Download or read book Diva Nation written by Laura Miller and published by Univ of California Press. This book was released on 2018-06-08 with total page 261 pages. Available in PDF, EPUB and Kindle. Book excerpt: Diva Nation explores the constructed nature of female iconicity in Japan. From ancient goddesses and queens to modern singers and writers, this edited volume critically reconsiders the female icon, tracing how she has been offered up for emulation, debate or censure. The research in this book culminates from curiosity over the insistent presence of Japanese female figures who have refused to sit quietly on the sidelines of history. The contributors move beyond archival portraits to consider historically and culturally informed diva imagery and diva lore.

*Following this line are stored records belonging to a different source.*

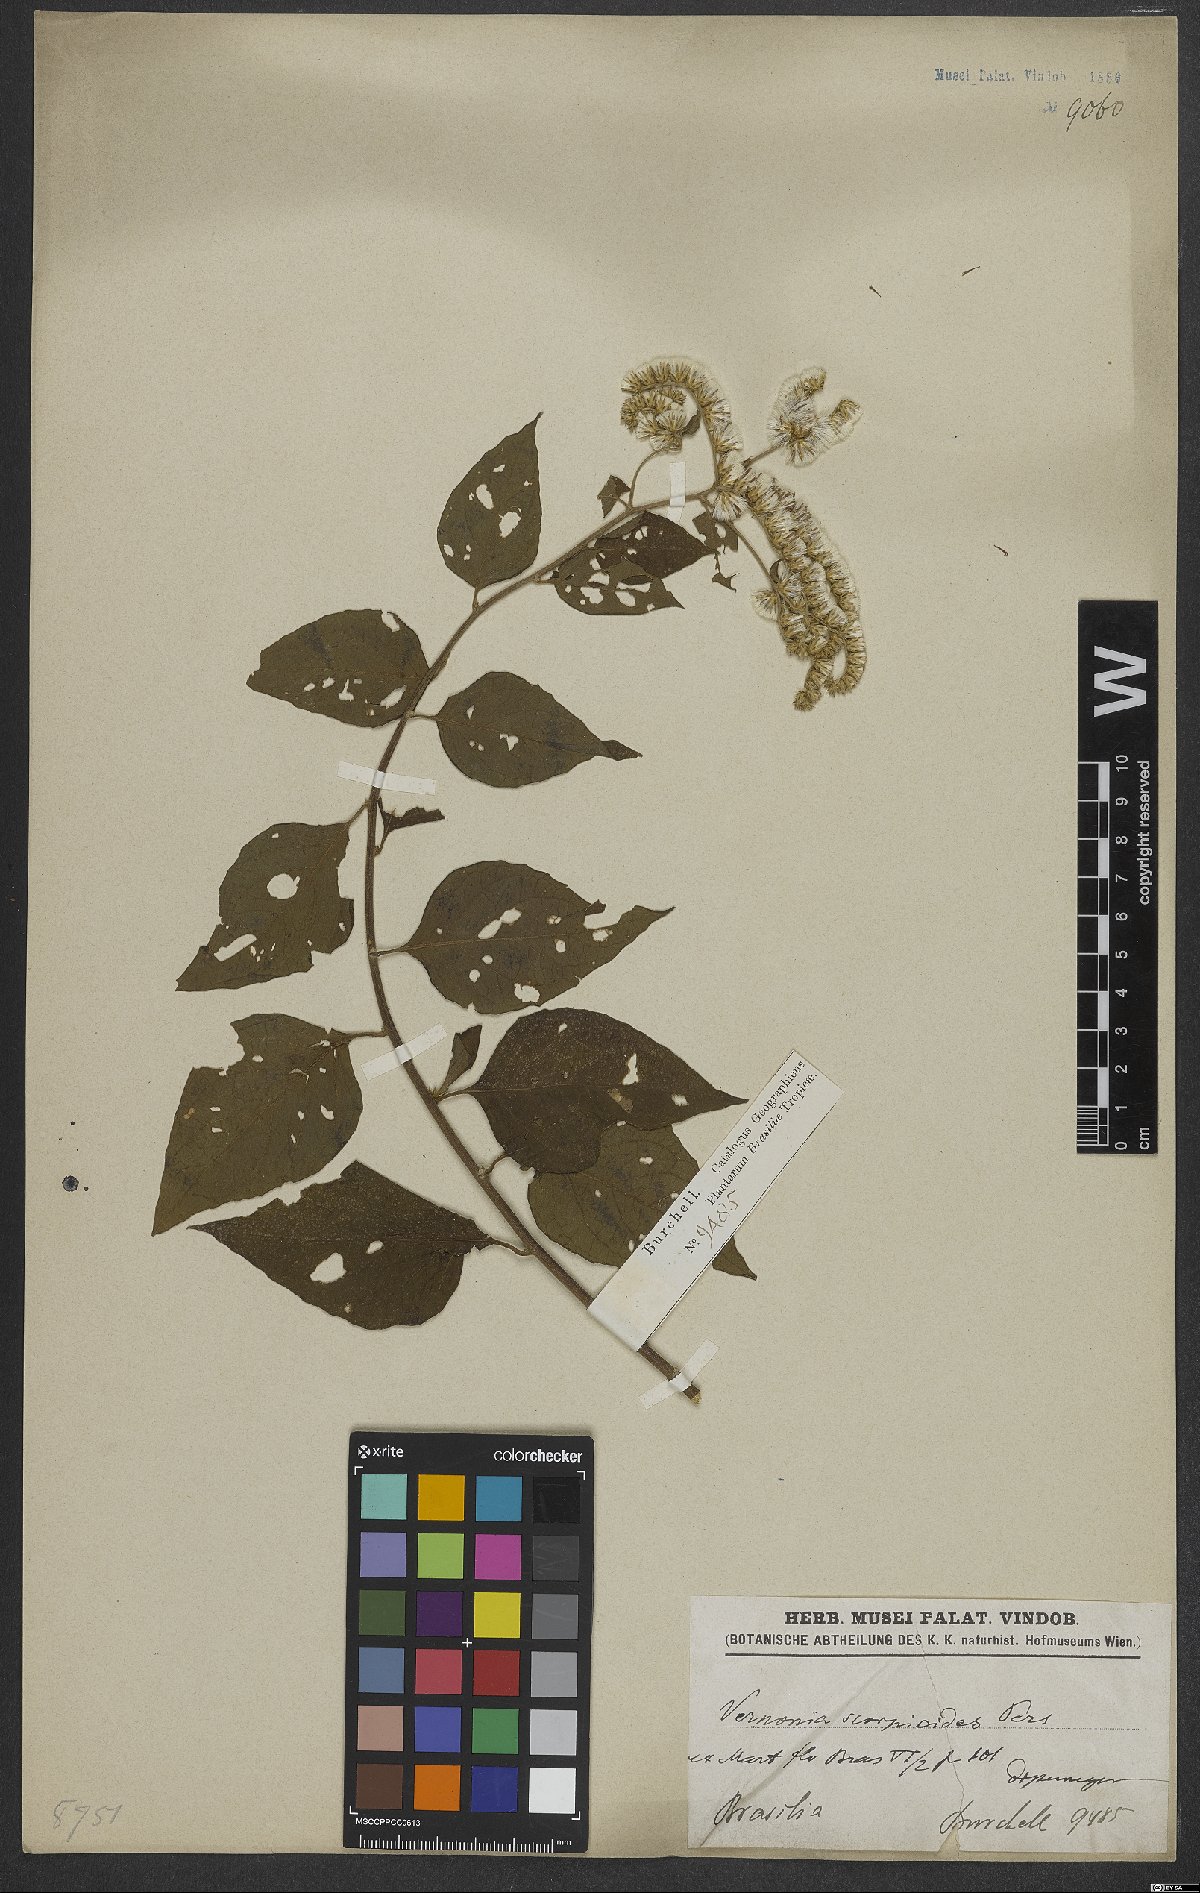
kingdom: Plantae
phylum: Tracheophyta
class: Magnoliopsida
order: Asterales
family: Asteraceae
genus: Cyrtocymura
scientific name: Cyrtocymura scorpioides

The diva is ripe for expansion, fantasy, eroticization, and playful reinvention, while simultaneously presenting a challenge to patriarchal culture. Diva Nation asks how the diva disrupts or bolsters ideas about nationhood, morality, and aesthetics.

Book From New Woman Writer to Socialist

Download or read book From New Woman Writer to Socialist written by Anne E. Sokolsky and published by BRILL. This book was released on 2015-04-14 with total page 301 pages. Available in PDF, EPUB and Kindle. Book excerpt: From New Woman Writer to Socialist: The Life and Selected Writings of Tamura Toshiko From 1936 to 1938 by Anne Sokolsky offers a detailed biography of Tamura Toshiko’s life and translations of selected writings from the latter part of Tamura’s career. Considered one of Japan’s early modern feminists and hailed as a New Woman writer, Tamura is best known for her bold depictions of female sexuality and her condemnation of Japan’s patriarchal marriage system. Less well-known are the works Tamura produced when she returned to Japan in 1936 after spending two decades in North America. Through these selected translations, Sokolsky presents Tamura’s more politicized writing voice and shows how the objective of Tamura’s writing expanded beyond the sphere of women’s issues in Japan to more global concerns.